Primary end point: the composite of access site-related vascular complications at 30 days after randomization with a 2% noninferiority margin. Secondary end points: time to hemostasis, repeat manual compression, and VCD failure. An α-level of .025 was chosen for primary and secondary comparisons.
Of the 4524 enrolled patients, 3015 were randomly assigned to a VCD group (1509 received intravascular VCD and 1506 received extravascular VCD) and 1509 patients were randomly assigned to the manual compression group. Before hospital discharge, duplex sonography of the access site was performed in 4231 (94%) patients. The primary end point was observed in 208 patients (6.9%) assigned to receive a VCD and 119 patients (7.9%) assigned to manual compression (difference, -1.0% [1-sided 97.5% CI, 0.7%]; P for noninferiority<.001). Time to hemostasis was significantly shorter in patients with VCD (1 minute [interquartile range {IQR}, 0.5-2.0]), vs manual compression (10 minutes [IQR, 10-15]; P < .001). Time to hemostasis was significantly shorter among patients with intravascular VCD (0.5 minute [IQR, 0.2-1.0]), vs extravascular VCD (2.0 minutes [IQR, 1.0-2.0]; P <.001) and closure device failure was also significantly lower among those with intravascular vs extravascular VCD (80 patients [5.3%], vs 184 patients [12.2%]; P < .001).
In patients undergoing transfemoral coronary angiography, VCDs were noninferior to manual compression in terms of vascular access-site complications and reduced time to hemostasis.
clinicaltrials.gov Identifier: NCT01389375.
在经股冠状动脉造影术中,血管闭合装置(VCD)在实现止血方面的作用仍存在争议。
比较经股入路行诊断性冠状动脉造影后两种止血策略的结果 - 一种是基于 VCD 的策略,包括两种设备,即血管内装置和血管外装置,另一种是标准的手动压迫。要检验的主要假设是,通过 VCD 实现的股动脉止血在血管通路部位并发症方面不劣于手动压迫。次要目标是比较两种 VCD。
设计、地点和参与者:这是一项随机、大规模、多中心、开放性临床试验。我们在德国的 4 个中心共纳入了 4524 例 6 法国鞘经股总动脉行冠状动脉造影的患者。2014 年 7 月进行最后 30 天的随访。
血管造影后,患者随机分为血管内 VCD、血管外 VCD 或手动压迫组,比例为 1:1:1。
主要终点:随机分组后 30 天血管相关并发症的复合发生率,以 2%的非劣效性边界为指标。次要终点:止血时间、重复手动压迫和 VCD 失败。主要和次要比较的 α 水平选择为 0.025。
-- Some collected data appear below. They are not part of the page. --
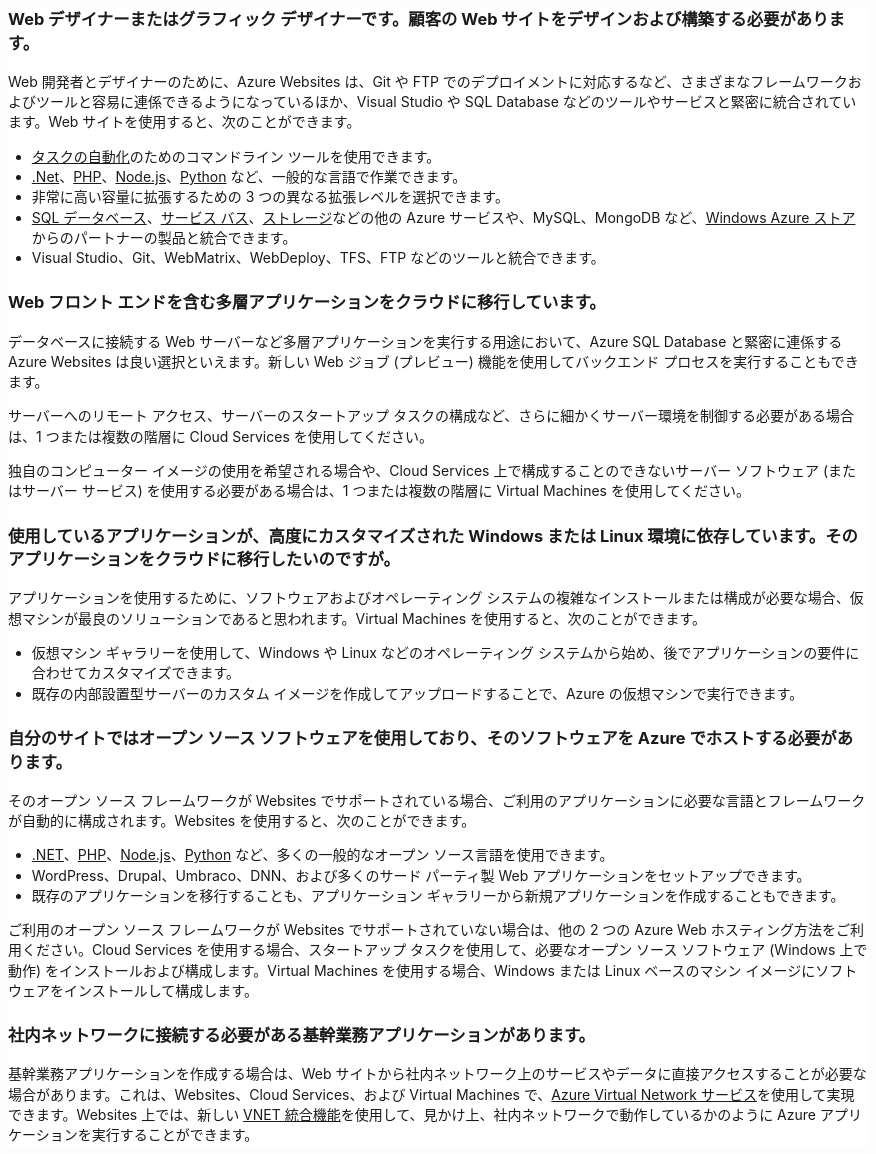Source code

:### <span id="designer"></span></a>Web デザイナーまたはグラフィック デザイナーです。顧客の Web サイトをデザインおよび構築する必要があります。

Web 開発者とデザイナーのために、Azure Websites は、Git や FTP でのデプロイメントに対応するなど、さまざまなフレームワークおよびツールと容易に連係できるようになっているほか、Visual Studio や SQL Database などのツールやサービスと緊密に統合されています。Web サイトを使用すると、次のことができます。

-   [タスクの自動化][タスクの自動化]のためのコマンドライン ツールを使用できます。
-   [.Net][.Net]、[PHP][PHP]、[Node.js][Node.js]、[Python][Python] など、一般的な言語で作業できます。
-   非常に高い容量に拡張するための 3 つの異なる拡張レベルを選択できます。
-   [SQL データベース][SQL データベース]、[サービス バス][サービス バス]、[ストレージ][ストレージ]などの他の Azure サービスや、MySQL、MongoDB など、[Windows Azure ストア][Windows Azure ストア]からのパートナーの製品と統合できます。
-   Visual Studio、Git、WebMatrix、WebDeploy、TFS、FTP などのツールと統合できます。

### <span id="multitier"></span></a> Web フロント エンドを含む多層アプリケーションをクラウドに移行しています。

データベースに接続する Web サーバーなど多層アプリケーションを実行する用途において、Azure SQL Database と緊密に連係する Azure Websites は良い選択といえます。新しい Web ジョブ (プレビュー) 機能を使用してバックエンド プロセスを実行することもできます。

サーバーへのリモート アクセス、サーバーのスタートアップ タスクの構成など、さらに細かくサーバー環境を制御する必要がある場合は、1 つまたは複数の階層に Cloud Services を使用してください。

独自のコンピューター イメージの使用を希望される場合や、Cloud Services 上で構成することのできないサーバー ソフトウェア (またはサーバー サービス) を使用する必要がある場合は、1 つまたは複数の階層に Virtual Machines を使用してください。

### <span id="custom"></span></a>使用しているアプリケーションが、高度にカスタマイズされた Windows または Linux 環境に依存しています。そのアプリケーションをクラウドに移行したいのですが。

アプリケーションを使用するために、ソフトウェアおよびオペレーティング システムの複雑なインストールまたは構成が必要な場合、仮想マシンが最良のソリューションであると思われます。Virtual Machines を使用すると、次のことができます。

-   仮想マシン ギャラリーを使用して、Windows や Linux などのオペレーティング システムから始め、後でアプリケーションの要件に合わせてカスタマイズできます。
-   既存の内部設置型サーバーのカスタム イメージを作成してアップロードすることで、Azure の仮想マシンで実行できます。

### <span id="oss"></span></a>自分のサイトではオープン ソース ソフトウェアを使用しており、そのソフトウェアを Azure でホストする必要があります。

そのオープン ソース フレームワークが Websites でサポートされている場合、ご利用のアプリケーションに必要な言語とフレームワークが自動的に構成されます。Websites を使用すると、次のことができます。

-   [.NET][.Net]、[PHP][PHP]、[Node.js][Node.js]、[Python][Python] など、多くの一般的なオープン ソース言語を使用できます。
-   WordPress、Drupal、Umbraco、DNN、および多くのサード パーティ製 Web アプリケーションをセットアップできます。
-   既存のアプリケーションを移行することも、アプリケーション ギャラリーから新規アプリケーションを作成することもできます。

ご利用のオープン ソース フレームワークが Websites でサポートされていない場合は、他の 2 つの Azure Web ホスティング方法をご利用ください。Cloud Services を使用する場合、スタートアップ タスクを使用して、必要なオープン ソース ソフトウェア (Windows 上で動作) をインストールおよび構成します。Virtual Machines を使用する場合、Windows または Linux ベースのマシン イメージにソフトウェアをインストールして構成します。

### <span id="lob"></span></a> 社内ネットワークに接続する必要がある基幹業務アプリケーションがあります。

基幹業務アプリケーションを作成する場合は、Web サイトから社内ネットワーク上のサービスやデータに直接アクセスすることが必要な場合があります。これは、Websites、Cloud Services、および Virtual Machines で、[Azure Virtual Network サービス][Azure Virtual Network サービス]を使用して実現できます。Websites 上では、新しい [VNET 統合機能][VNET 統合機能]を使用して、見かけ上、社内ネットワークで動作しているかのように Azure アプリケーションを実行することができます。


  [Azure Websites]: http://go.microsoft.com/fwlink/?LinkId=306051
  [Cloud Services]: http://go.microsoft.com/fwlink/?LinkId=306052
  [Virtual Machines]: http://go.microsoft.com/fwlink/?LinkID=306053
  [オンライン移行ツール]: https://www.migratetoazure.net/
  [Web ジョブ]: http://go.microsoft.com/fwlink/?linkid=390226&clcid=0x409
  [ChoicesDiagram]: ./media/choose-web-site-cloud-service-vm/Websites_CloudServices_VMs_3.png
  [シナリオと推奨事項]: #scenarios
  [機能の比較]: #features
  [次のステップ]: #nextsteps
  [Web フロント エンドとバックエンド (バックグラウンド処理とデータベース) を組み合わせて、ビジネス アプリケーションをオンプレミスのアセットと連係させたいのですが。]: #onprem
  [拡張性が高く、世界展開も視野に入れた信頼性の高い方法で会社の Web サイトをホスティングする必要があります。]: #corp
  [Windows Server 2003 上で動作する IIS6 アプリケーションがあるのですが。]: #iis6
  [スモール ビジネスのオーナーです。サイトをホストするための安価な方法が必要ですが、将来の成長も考慮する必要があります。]: #smallbusiness
  [Web デザイナーまたはグラフィック デザイナーです。顧客の Web サイトをデザインおよび構築する必要があります。]: #designer
  [Web フロント エンドを含む多層アプリケーションをクラウドに移行しています。]: #multitier
  [使用しているアプリケーションが、高度にカスタマイズされた Windows または Linux 環境に依存しています。そのアプリケーションをクラウドに移行したいのですが。]: #custom
  [自分のサイトではオープン ソース ソフトウェアを使用しており、そのソフトウェアを Azure でホストする必要があります。]: #oss
  [社内ネットワークに接続する必要がある基幹業務アプリケーションがあります。]: #lob
  [モバイル クライアント向けの REST API や Web サービスをホストします。]: #mobile
  [VNET 機能]: ../fundamentals-networking/
  [使いやすい移行ツールと詳細な移行ガイド]: https://www.movemetowebsites.net/
  [タスクの自動化]: http://www.windowsazure.com/ja-jp/documentation/scripts/?services=web-sites
  [.Net]: http://www.windowsazure.com/ja-jp/develop/net/
  [PHP]: http://www.windowsazure.com/ja-jp/develop/php/
  [Node.js]: http://www.windowsazure.com/ja-jp/develop/nodejs/
  [Python]: http://www.windowsazure.com/ja-jp/develop/python/
  [SQL データベース]: http://www.windowsazure.com/ja-jp/documentation/services/sql-database/
  [サービス バス]: http://www.windowsazure.com/ja-jp/documentation/services/service-bus/
  [ストレージ]: http://www.windowsazure.com/ja-jp/documentation/services/storage/
  [Windows Azure ストア]: http://www.windowsazure.com/ja-jp/gallery/store/
  [Azure Virtual Network サービス]: /ja-jp/services/virtual-network/
  [VNET 統合機能]: http://azure.microsoft.com/blog/2014/09/15/azure-websites-virtual-network-integration/
  [Azure サービス レベル アグリーメント]: /ja-jp/support/legal/sla/
  [Azure の概要に関するホワイト ペーパー]: ../fundamentals-introduction-to-azure/
  [Azure 実行モデル]: ../fundamentals-application-models/
  [2]: /ja-jp/documentation/services/websites/
  [Azure Cloud Services (Azure Cloud Services)]: /ja-jp/documentation/services/cloud-services/
  [Azure Virtual Machines]: /ja-jp/documentation/services/virtual-machines/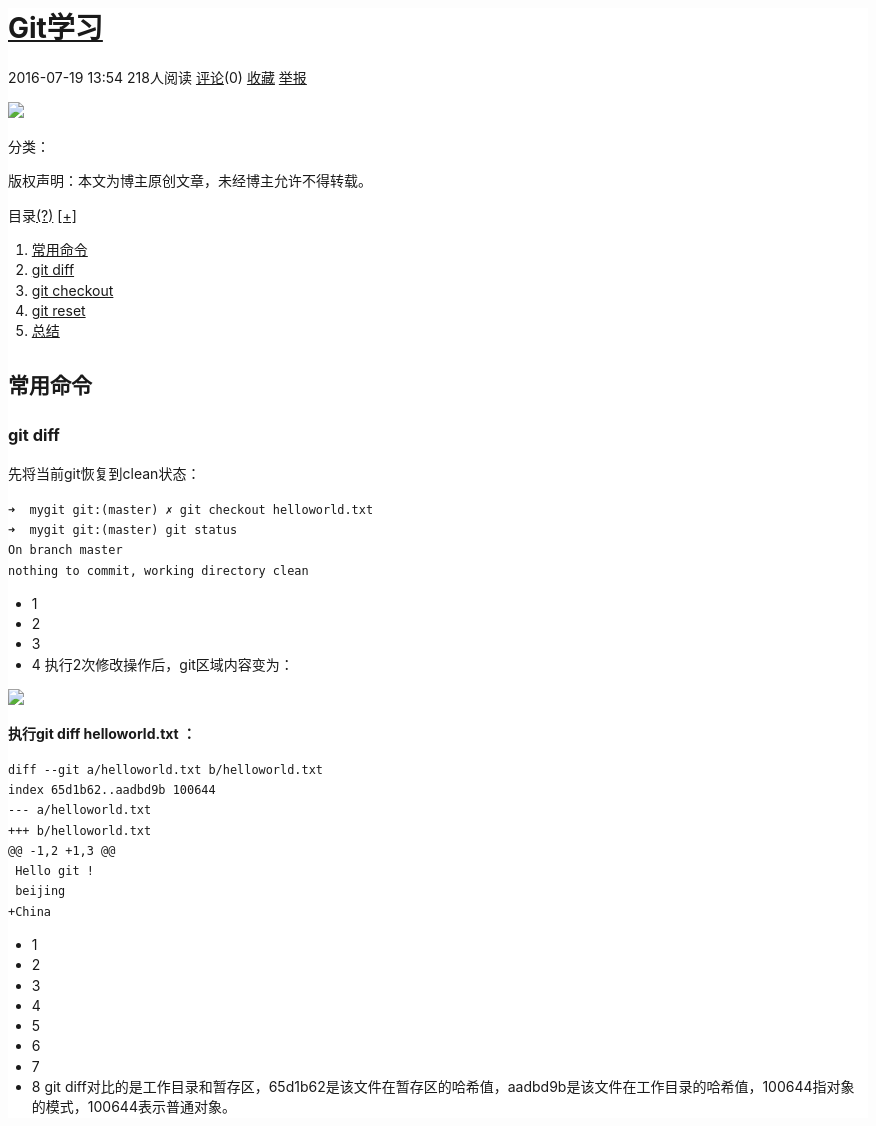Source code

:# [Git学习 <day2>][0]

 2016-07-19 13:54  218人阅读  [评论][1](0)  [收藏][2]  [举报][3]

![][4]

 分类：

版权声明：本文为博主原创文章，未经博主允许不得转载。

 目录[(?)][5] [[+]][5]

1. [常用命令][6]
  1. [git diff][7]
  1. [git checkout][8]
  1. [git reset][9]
  1. [总结][10]

## **常用命令**

### **git diff**

先将当前git恢复到clean状态：

    ➜  mygit git:(master) ✗ git checkout helloworld.txt 
    ➜  mygit git:(master) git status
    On branch master
    nothing to commit, working directory clean

* 1
* 2
* 3
* 4
执行2次修改操作后，git区域内容变为：

![][11]

**执行git diff helloworld.txt ：**

    diff --git a/helloworld.txt b/helloworld.txt
    index 65d1b62..aadbd9b 100644
    --- a/helloworld.txt
    +++ b/helloworld.txt
    @@ -1,2 +1,3 @@
     Hello git !
     beijing
    +China

* 1
* 2
* 3
* 4
* 5
* 6
* 7
* 8
git diff对比的是工作目录和暂存区，65d1b62是该文件在暂存区的哈希值，aadbd9b是该文件在工作目录的哈希值，100644指对象的模式，100644表示普通对象。


[0]: /chi_wawa/article/details/51955195
[1]: #comments
[2]: javascript:void(0);
[3]: #report
[4]: http://static.blog.csdn.net/images/category_icon.jpg
[5]: #
[6]: #t0
[7]: #t1
[8]: #t2
[9]: #t3
[10]: #t4
[11]: http://img.blog.csdn.net/20160719151302019
[12]: http://img.blog.csdn.net/20160720231052754
[13]: http://img.blog.csdn.net/20160719165245712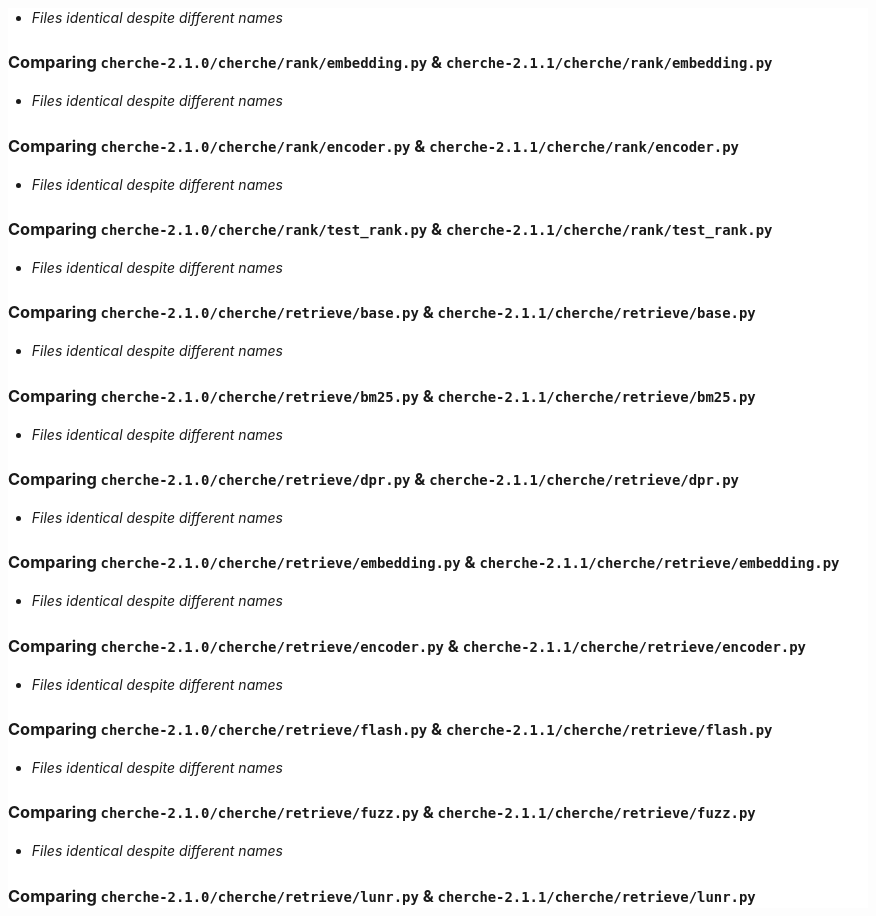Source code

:  * *Files identical despite different names*

### Comparing `cherche-2.1.0/cherche/rank/embedding.py` & `cherche-2.1.1/cherche/rank/embedding.py`

 * *Files identical despite different names*

### Comparing `cherche-2.1.0/cherche/rank/encoder.py` & `cherche-2.1.1/cherche/rank/encoder.py`

 * *Files identical despite different names*

### Comparing `cherche-2.1.0/cherche/rank/test_rank.py` & `cherche-2.1.1/cherche/rank/test_rank.py`

 * *Files identical despite different names*

### Comparing `cherche-2.1.0/cherche/retrieve/base.py` & `cherche-2.1.1/cherche/retrieve/base.py`

 * *Files identical despite different names*

### Comparing `cherche-2.1.0/cherche/retrieve/bm25.py` & `cherche-2.1.1/cherche/retrieve/bm25.py`

 * *Files identical despite different names*

### Comparing `cherche-2.1.0/cherche/retrieve/dpr.py` & `cherche-2.1.1/cherche/retrieve/dpr.py`

 * *Files identical despite different names*

### Comparing `cherche-2.1.0/cherche/retrieve/embedding.py` & `cherche-2.1.1/cherche/retrieve/embedding.py`

 * *Files identical despite different names*

### Comparing `cherche-2.1.0/cherche/retrieve/encoder.py` & `cherche-2.1.1/cherche/retrieve/encoder.py`

 * *Files identical despite different names*

### Comparing `cherche-2.1.0/cherche/retrieve/flash.py` & `cherche-2.1.1/cherche/retrieve/flash.py`

 * *Files identical despite different names*

### Comparing `cherche-2.1.0/cherche/retrieve/fuzz.py` & `cherche-2.1.1/cherche/retrieve/fuzz.py`

 * *Files identical despite different names*

### Comparing `cherche-2.1.0/cherche/retrieve/lunr.py` & `cherche-2.1.1/cherche/retrieve/lunr.py`
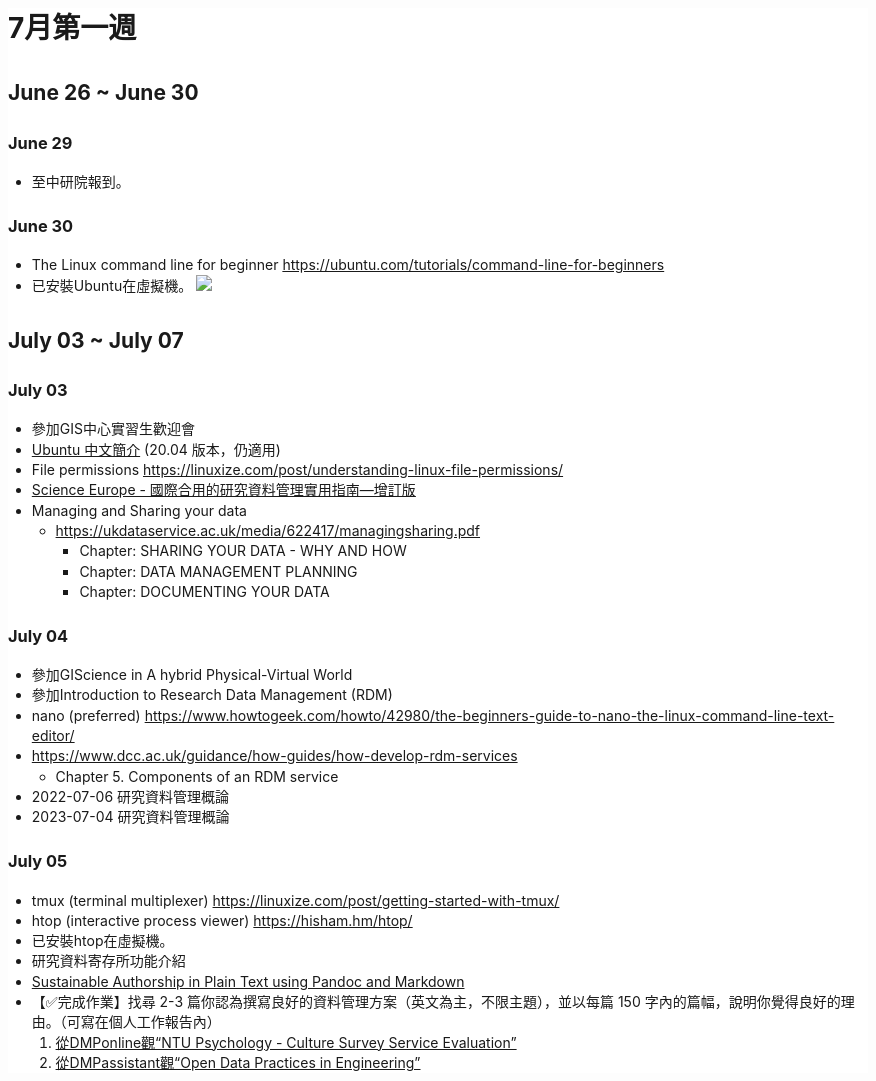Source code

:# 7月第一週


## June 26 ~ June 30

### June 29 
* 至中研院報到。

### June 30 
* The Linux command line for beginner 
https://ubuntu.com/tutorials/command-line-for-beginners
* 已安裝Ubuntu在虛擬機。
    ![](https://hackmd.io/_uploads/ryhm9CXK3.png)

    


## July 03 ~ July 07

### July 03 
* 參加GIS中心實習生歡迎會
* [Ubuntu 中文簡介](https://www.linuxyes.com/blog/linuxyes-3/post/ubuntu-desktop-linux-20-04-8) (20.04 版本，仍適用)
* File permissions https://linuxize.com/post/understanding-linux-file-permissions/
* [Science Europe - 國際合用的研究資料管理實用指南—增訂版](https://data.depositar.io/dataset/se_rdm_guides)
* Managing and Sharing your data
    * https://ukdataservice.ac.uk/media/622417/managingsharing.pdf
        * Chapter: SHARING YOUR DATA - WHY AND HOW
        * Chapter: DATA MANAGEMENT PLANNING
        * Chapter: DOCUMENTING YOUR DATA



### July 04 
* 參加GIScience in A hybrid Physical-Virtual World
* 參加Introduction to Research Data Management (RDM)
* nano (preferred) https://www.howtogeek.com/howto/42980/the-beginners-guide-to-nano-the-linux-command-line-text-editor/
* https://www.dcc.ac.uk/guidance/how-guides/how-develop-rdm-services
    * Chapter 5. Components of an RDM service
* 2022-07-06 研究資料管理概論
* 2023-07-04 研究資料管理概論



### July 05 
* tmux (terminal multiplexer) https://linuxize.com/post/getting-started-with-tmux/
* htop (interactive process viewer) https://hisham.hm/htop/
* 已安裝htop在虛擬機。
* 研究資料寄存所功能介紹
* [Sustainable Authorship in Plain Text using Pandoc and Markdown](https://programminghistorian.org/en/lessons/sustainable-authorship-in-plain-text-using-pandoc-and-markdown)
* 【✅完成作業】找尋 2-3 篇你認為撰寫良好的資料管理方案（英文為主，不限主題），並以每篇 150 字內的篇幅，說明你覺得良好的理由。（可寫在個人工作報告內）
    1. [從DMPonline觀“NTU Psychology - Culture Survey Service Evaluation”](https://hackmd.io/@Jessy-NTHU-HSS-IEEM/ByXIQiMY3)
    2. [從DMPassistant觀“Open Data Practices in Engineering”](https://hackmd.io/@Jessy-NTHU-HSS-IEEM/SJlDcjGFn)
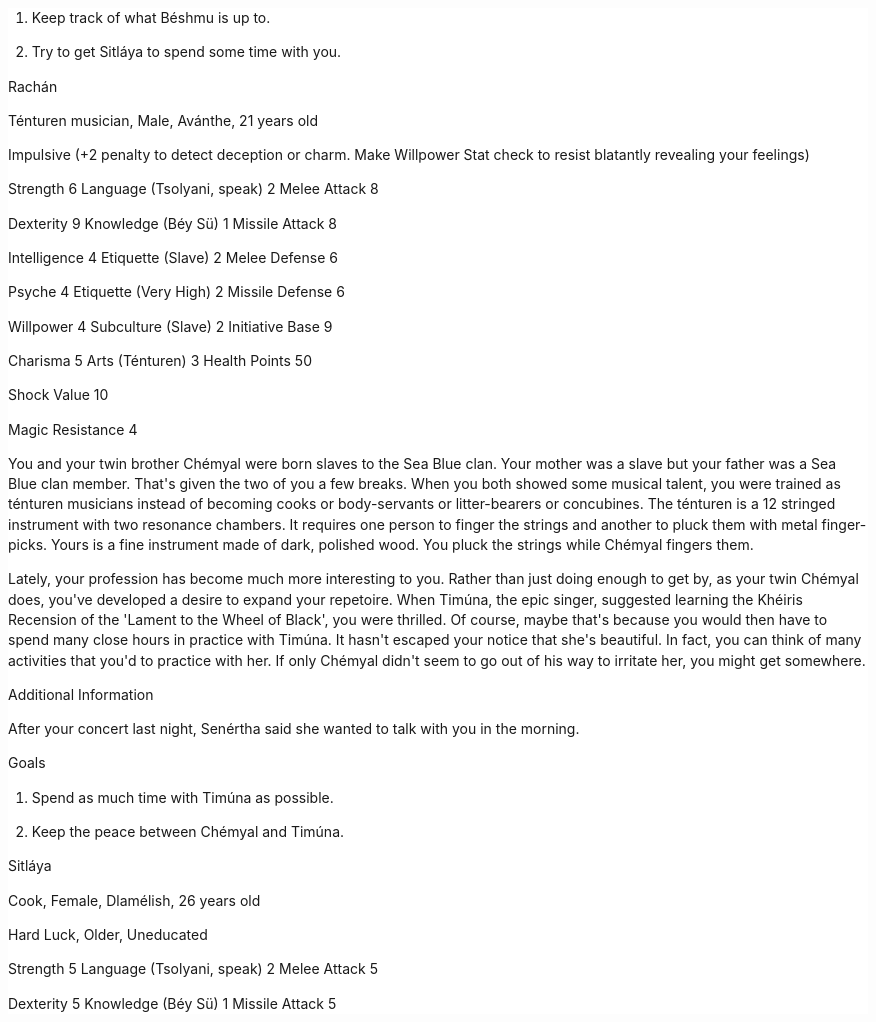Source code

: 1. Keep track of what Béshmu is up to.

2. Try to get Sitláya to spend some time with you.

Rachán

Ténturen musician, Male, Avánthe, 21 years old

Impulsive (+2 penalty to detect deception or charm. Make Willpower Stat check to resist blatantly revealing your feelings)

Strength 6 Language (Tsolyani, speak) 2 Melee Attack 8

Dexterity 9 Knowledge (Béy Sü) 1 Missile Attack 8

Intelligence 4 Etiquette (Slave) 2 Melee Defense 6

Psyche 4 Etiquette (Very High) 2 Missile Defense 6

Willpower 4 Subculture (Slave) 2 Initiative Base 9

Charisma 5 Arts (Ténturen) 3 Health Points 50

Shock Value 10

Magic Resistance 4

You and your twin brother Chémyal were born slaves to the Sea Blue clan. Your mother was a slave but your father was a Sea Blue clan member. That's given the two of you a few breaks. When you both showed some musical talent, you were trained as ténturen musicians instead of becoming cooks or body-servants or litter-bearers or concubines. The ténturen is a 12 stringed instrument with two resonance chambers. It requires one person to finger the strings and another to pluck them with metal finger-picks. Yours is a fine instrument made of dark, polished wood. You pluck the strings while Chémyal fingers them.

Lately, your profession has become much more interesting to you. Rather than just doing enough to get by, as your twin Chémyal does, you've developed a desire to expand your repetoire. When Timúna, the epic singer, suggested learning the Khéiris Recension of the 'Lament to the Wheel of Black', you were thrilled. Of course, maybe that's because you would then have to spend many close hours in practice with Timúna. It hasn't escaped your notice that she's beautiful. In fact, you can think of many activities that you'd to practice with her. If only Chémyal didn't seem to go out of his way to irritate her, you might get somewhere.

Additional Information

After your concert last night, Senértha said she wanted to talk with you in the morning.

Goals

1. Spend as much time with Timúna as possible.

2. Keep the peace between Chémyal and Timúna.

Sitláya

Cook, Female, Dlamélish, 26 years old

Hard Luck, Older, Uneducated

Strength 5 Language (Tsolyani, speak) 2 Melee Attack 5

Dexterity 5 Knowledge (Béy Sü) 1 Missile Attack 5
在纳入的 4524 例患者中,3015 例随机分配至 VCD 组(1509 例接受血管内 VCD,1506 例接受血管外 VCD),1509 例随机分配至手动压迫组。在出院前,4231 例(94%)患者接受了血管通路部位的双功超声检查。在接受 VCD 的 208 例患者(6.9%)和接受手动压迫的 119 例患者(7.9%)中观察到主要终点(差异,-1.0%[1 侧 97.5%置信区间,0.7%];P<0.001 为非劣效性)。VCD 组的止血时间明显短于手动压迫组(1 分钟[四分位距 {IQR},0.5-2.0],vs 手动压迫组 10 分钟[IQR,10-15];P<0.001)。血管内 VCD 组的止血时间明显短于血管外 VCD 组(0.5 分钟[IQR,0.2-1.0],vs 血管外 VCD 组 2.0 分钟[IQR,1.0-2.0];P<0.001),血管内 VCD 组的器械失效也明显低于血管外 VCD 组(80 例[5.3%],vs 血管外 VCD 组 184 例[12.2%];P<0.001)。
在经股冠状动脉造影患者中,VCD 在血管通路部位并发症和缩短止血时间方面不劣于手动压迫。
clinicaltrials.gov 标识符:NCT01389375。